• [The problem]
Show every line of the listing below that contains the string "good", treating uppercase and lowercase letters as different.

[Entries shown Boundary: Start]

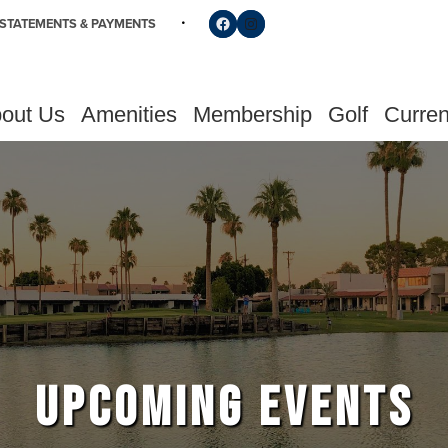
Follow us on Facebook
Find us on Instagram
STATEMENTS & PAYMENTS
out Us
Amenities
Membership
Golf
Curren
UPCOMING EVENTS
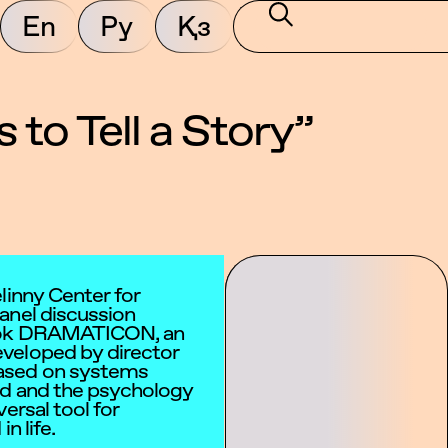
En
Ру
Қз
o Tell a Story”
linny Center for
anel discussion
book DRAMATICON, an
veloped by director
ased on systems
od and the psychology
ersal tool for
n life.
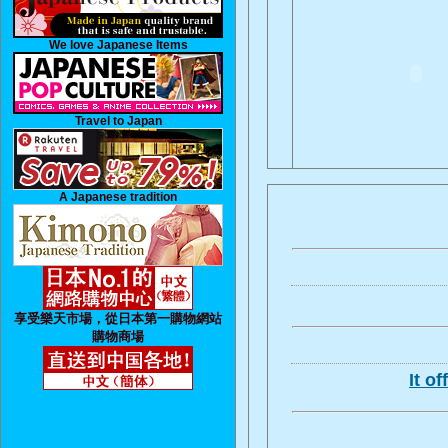
We love Japanese Items
Travel to Japan
A Japanese tradition
享受樂天市場，從日本第一購物網站
購物商場
It o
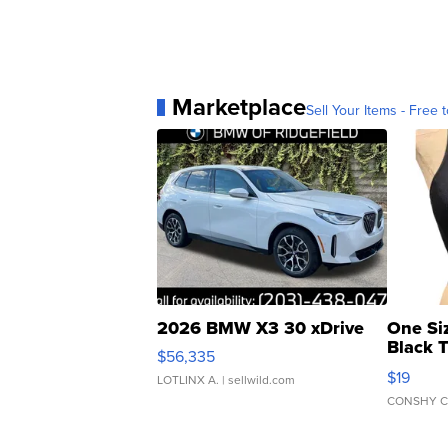
Marketplace
Sell Your Items - Free t
2026 BMW X3 30 xDrive
One Si
Black 
$56,335
Asymmet
$19
LOTLINX A.
| sellwild.com
CONSHY C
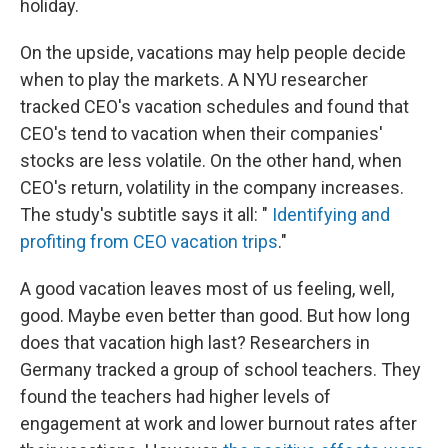
holiday.
On the upside, vacations may help people decide
when to play the markets. A NYU researcher
tracked CEO's vacation schedules and found that
CEO's tend to vacation when their companies'
stocks are less volatile. On the other hand, when
CEO's return, volatility in the company increases.
The study's subtitle says it all: "
Identifying and
profiting from CEO vacation trips
."
A good vacation leaves most of us feeling, well,
good. Maybe even better than good. But how long
does that vacation high last? Researchers in
Germany tracked a group of school teachers. They
found the teachers had higher levels of
engagement at work and lower burnout rates after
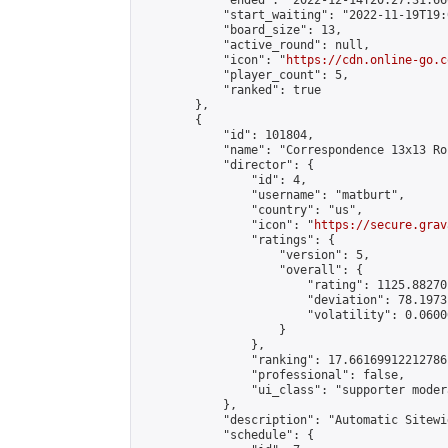
            "ended": "2022-12-14T20:27:31.660
            "start_waiting": "2022-11-19T19:
            "board_size": 13,

            "active_round": null,

            "icon": "
https://cdn.online-go.c
            "player_count": 5,

            "ranked": true

        },

        {

            "id": 101804,

            "name": "Correspondence 13x13 Ro
            "director": {

                "id": 4,

                "username": "matburt",

                "country": "us",

                "icon": "
https://secure.grav
                "ratings": {

                    "version": 5,

                    "overall": {

                        "rating": 1125.88270
                        "deviation": 78.1973
                        "volatility": 0.0600
                    }

                },

                "ranking": 17.66169912212786,
                "professional": false,

                "ui_class": "supporter moder
            },

            "description": "Automatic Sitewi
            "schedule": {
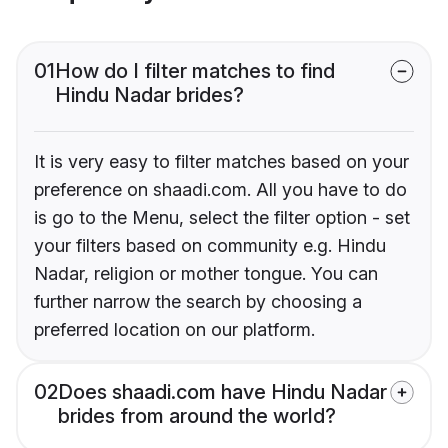
01
How do I filter matches to find
Hindu Nadar brides?
It is very easy to filter matches based on your
preference on shaadi.com. All you have to do
is go to the Menu, select the filter option - set
your filters based on community e.g. Hindu
Nadar, religion or mother tongue. You can
further narrow the search by choosing a
preferred location on our platform.
02
Does shaadi.com have Hindu Nadar
brides from around the world?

[Entries shown Boundary: End]

• [Result of the task]
A good vacation leaves most of us feeling, well,
good. Maybe even better than good. But how long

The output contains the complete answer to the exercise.